Götzl Können Sie uns Frau Zschäpe beschreiben?

Brandt Sie war eher ruhig, zurückhaltend. Aber wenn wir Schulungen hatten, durchaus mit Fachwissen. Wenn wir Schulungen hatten zum Germanentum, da war ordentlich Wissen vorhanden. Das ist keine dumme Hausfrau.

Götzl Und wie hat sie sich ansonsten verhalten?

Brandt Sie stand nie irgendwo im Vordergrund. Es war ein Mädchen, das in Ordnung war.

Götzl Bei einer polizeilichen Vernehmung sagten Sie laut Protokoll, Beate Zschäpe habe sich in Diskussionen einbringen können.

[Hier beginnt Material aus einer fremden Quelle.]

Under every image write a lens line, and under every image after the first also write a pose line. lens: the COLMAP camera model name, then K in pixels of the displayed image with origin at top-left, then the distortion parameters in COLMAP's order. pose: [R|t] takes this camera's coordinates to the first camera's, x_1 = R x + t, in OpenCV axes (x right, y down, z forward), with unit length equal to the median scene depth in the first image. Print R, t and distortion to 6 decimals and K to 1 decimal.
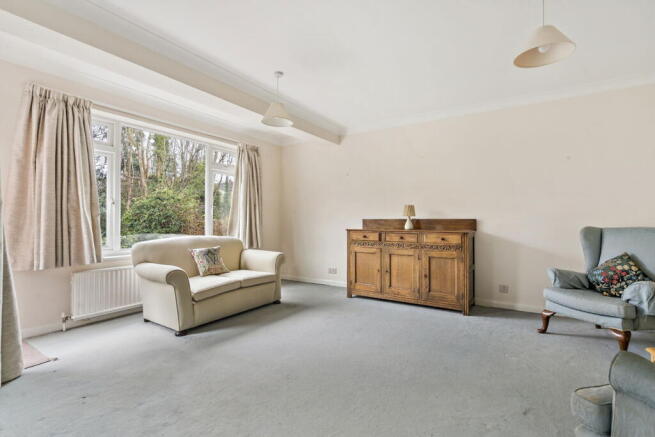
lens RADIAL K [[296.8, 0, 326.8], [0, 296.8, 219.6], [0, 0, 1]] dist [0.003434, -0.000874]
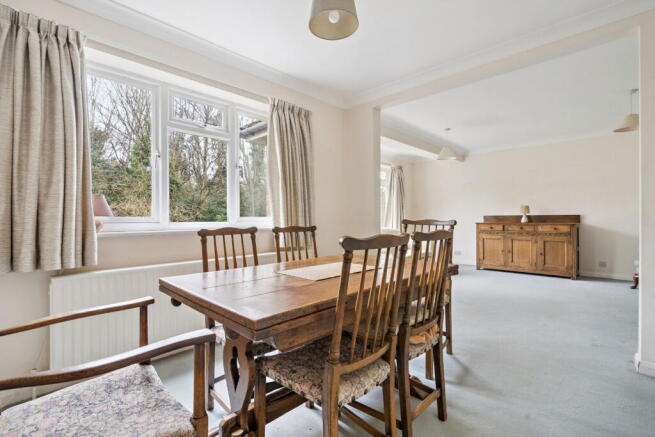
lens RADIAL K [[296.8, 0, 327.7], [0, 296.8, 218.2], [0, 0, 1]] dist [0.003434, -0.000874]
pose [[0.981304, -0.007290, -0.192327, -0.392105], [0.008431, 0.999951, 0.005115, -0.003260], [0.192280, -0.006641, 0.981318, -0.601083]]
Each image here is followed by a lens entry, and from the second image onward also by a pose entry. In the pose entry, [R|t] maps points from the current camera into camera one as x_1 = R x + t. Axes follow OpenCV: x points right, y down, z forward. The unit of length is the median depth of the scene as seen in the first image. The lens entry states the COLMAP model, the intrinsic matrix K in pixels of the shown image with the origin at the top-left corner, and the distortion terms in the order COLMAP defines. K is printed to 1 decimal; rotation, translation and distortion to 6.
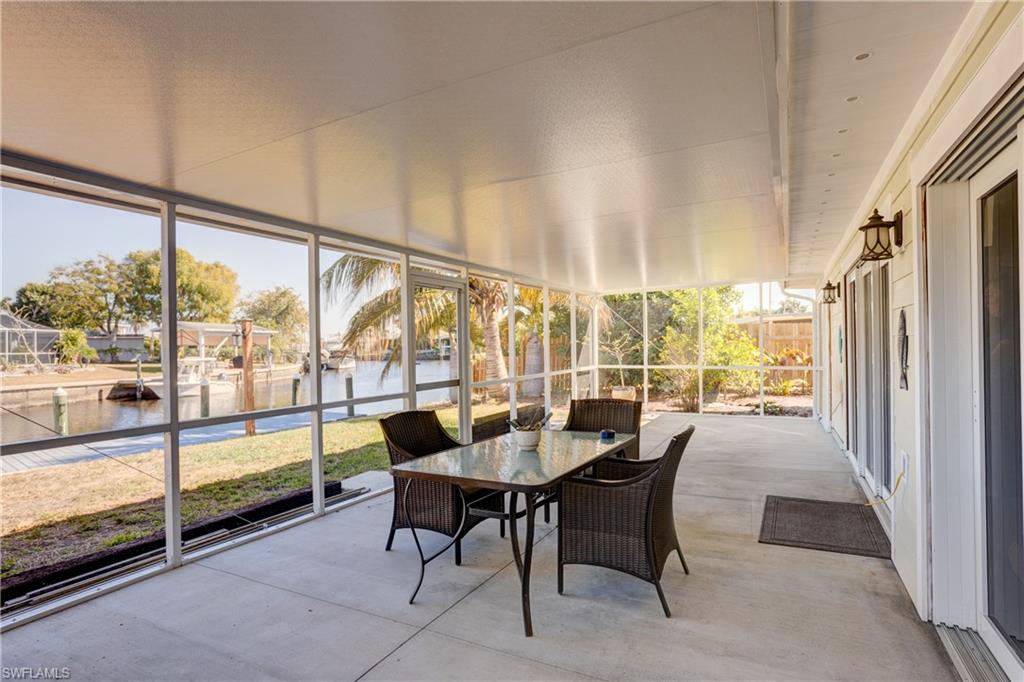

Brandt Wenn man diskutiert hat, zum Beispiel Germanentum oder sonstiges, dann war eben Wissen da und sie hat auch mitdiskutieren können. Stand nicht in der Ecke und hat Trübsal geblasen, und wenn das Wort an sie gerichtet wurde, hat sie zum Thema etwas beitragen können.

Götzl Hier heißt es im Protokoll, sie sei durch besondere Radikalität nicht aufgefallen.

Brandt Wie gesagt, die Kameradschaft ist elitär aufgetreten, Beate war eher zivil gekleidet, adrett. Sie hat keinem der Klischees entsprochen, hat sich nie gekleidet wie eine »Nazi-Braut«, wie die Bild-Zeitung sie nennt.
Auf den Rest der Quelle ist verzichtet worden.